GEnder equality


About 20% of ultra runners are women.

That is ridiculous.

Women are extremely strong long-distance runners. In fact, the longer the distance, the less of a time advantage a man has. As a woman myself, I understand some of the challenges. Women are the ones having babies, they are the ones often primarily caring for children--whether they stay at home with the kids or whether they work outside the home. They are often intimidated by the idea of ultras, not because they can't do it, but because perhaps they just don't know it's a great fit for them. We want to see more women out there, and we are committed to doing our part to see it happen.

One way we are trying to address this lack of parity is with our race rules. Women get pregnant. It's hard to sign up for an expensive race when you know you might get pregnant, intentionally or not, and not be able to transfer or postpone the entry.
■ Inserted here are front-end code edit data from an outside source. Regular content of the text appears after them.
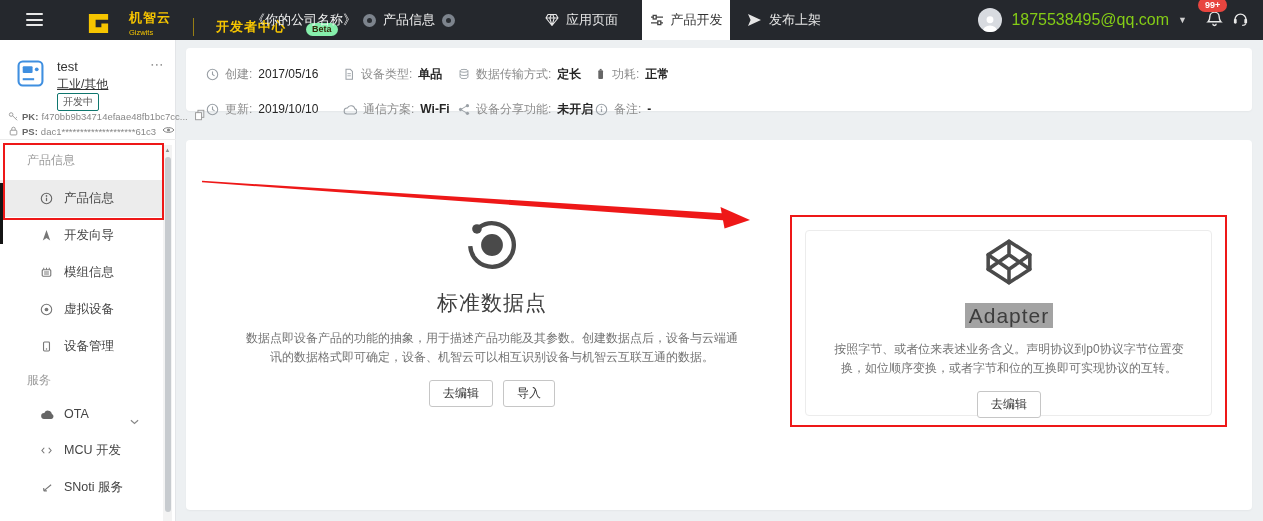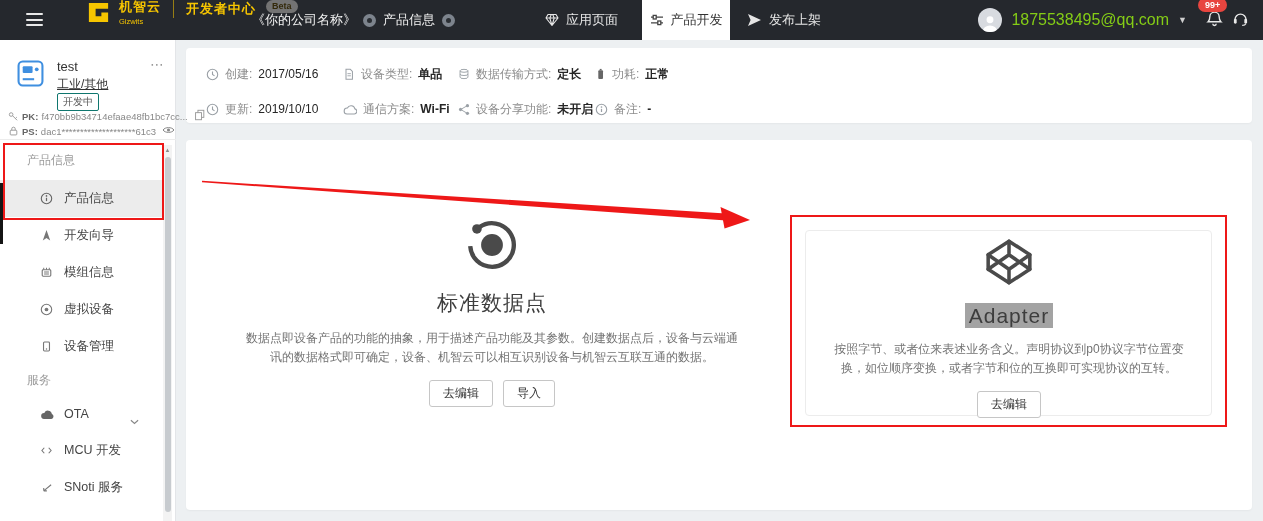--- a/index.html
+++ b/index.html
@@ -11,7 +11,7 @@
   .nav { position:absolute; top:0; left:0; width:1263px; height:40px; background:#25282d; z-index:20; }
   .hamburger { position:absolute; left:26px; top:13px; width:17px; height:13px; display:flex; flex-direction:column; justify-content:space-between; cursor:pointer; }
   .hamburger i { display:block; height:2px; background:#e8e8e8; border-radius:1px; }
-  .logo-group { position:absolute; left:86px; top:0; height:36px; display:flex; align-items:flex-start; gap:8px; }
+  .logo-group { position:absolute; left:86px; top:0; height:36px; display:flex; align-items:flex-end; gap:18px; }
   .logo-cnen { display:flex; flex-direction:column; line-height:1; }
   .logo-cn { color:#f6c500; font-size:13px; font-weight:bold; letter-spacing:1px; }
   .logo-en { color:#f6c500; font-size:7.5px; margin-top:5px; }

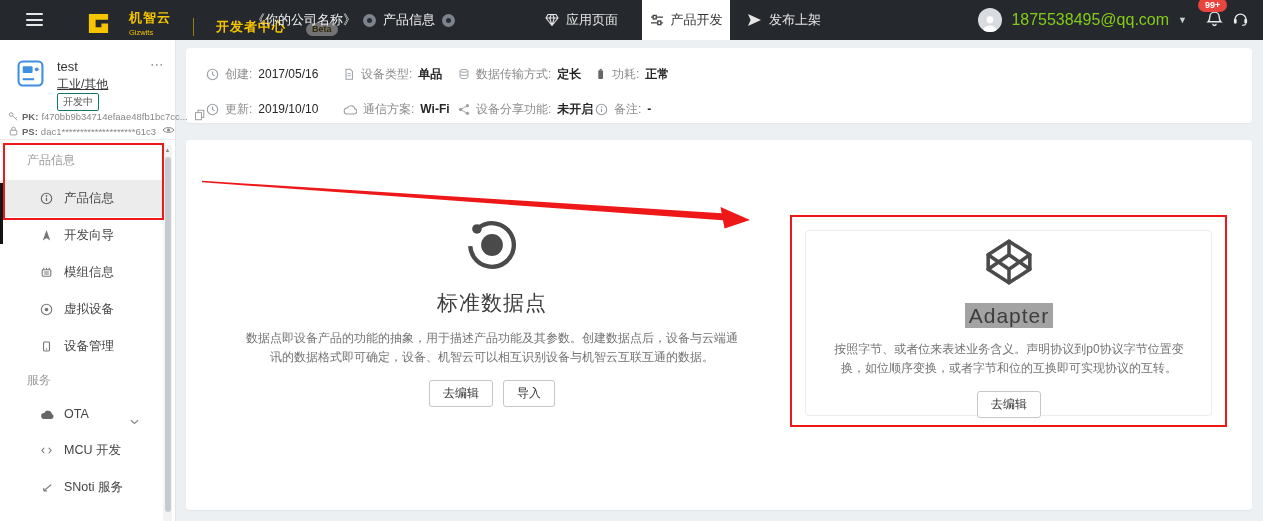--- a/index.html
+++ b/index.html
@@ -17,7 +17,7 @@
   .logo-en { color:#f6c500; font-size:7.5px; margin-top:5px; }
   .logo-div { width:1px; height:18px; background:rgba(246,197,0,.55); margin:0 4px; }
   .logo-title { color:#f6c500; font-size:13px; font-weight:bold; letter-spacing:1px; }
-  .beta-pill { background:#737373; color:#33290a; font-size:9px; font-weight:bold; padding:1px 6px 2px; border-radius:8px; margin-left:2px; }
+  .beta-pill { background:#86efac; color:#33290a; font-size:9px; font-weight:bold; padding:1px 6px 2px; border-radius:8px; margin-left:2px; }
   .crumbs { position:absolute; left:252px; top:0; height:40px; display:flex; align-items:center; gap:7px; color:#f2f2f2; font-size:13px; }
   .crumb-link { cursor:pointer; }
   .circ-ico { width:13px; height:13px; border-radius:50%; background:#7d848d; display:inline-flex; align-items:center; justify-content:center; cursor:pointer; }

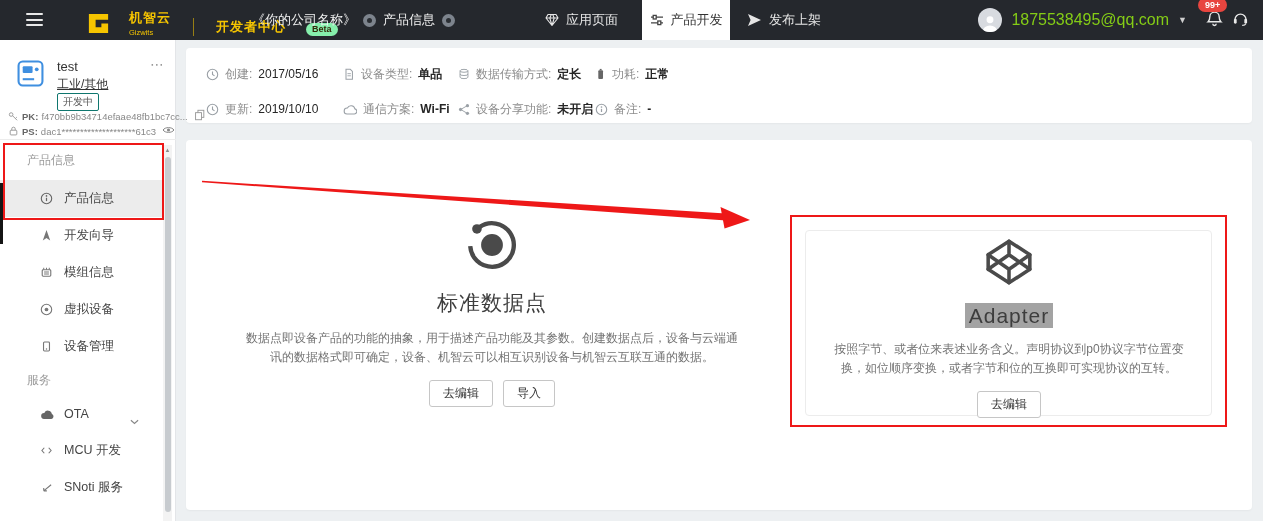--- a/index.html
+++ b/index.html
@@ -64,7 +64,7 @@
   .sb-thumb { position:absolute; left:1.5px; top:12px; width:6px; height:355px; background:#c7cbcf; border-radius:3px; cursor:pointer; }
 
   
-  .info-panel { position:absolute; left:186px; top:48px; width:1066px; height:75px; background:#fff; border-radius:4px; box-shadow:0 1px 2px rgba(0,0,0,.04); z-index:5; }
+  .info-panel { position:absolute; left:186px; top:48px; width:1066px; height:63px; background:#fff; border-radius:4px; box-shadow:0 1px 2px rgba(0,0,0,.04); z-index:5; }
   .info-cell { position:absolute; height:20px; display:flex; align-items:center; gap:6px; font-size:12px; }
   .info-cell .lbl { color:#8c8c8c; }
   .info-cell .val { color:#262626; font-weight:bold; }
Most races do not have specific rules when it comes to pregnancy. We do.

We know time gaps between men and women diminish with longer distances. We have seen multi-stage ultras where women are very close to winning the overall. And this is with only 20% of competitors being women! Imagine if 50% were women--surely women would be on the overall first place podium regularly. So here again, we are changing the rules. We of course offer equal prize money for men and women. However, we are adding a twist. If a woman wins not only women's first place, but also the overall, we'll add $1,000 to her prize money. Let the games begin!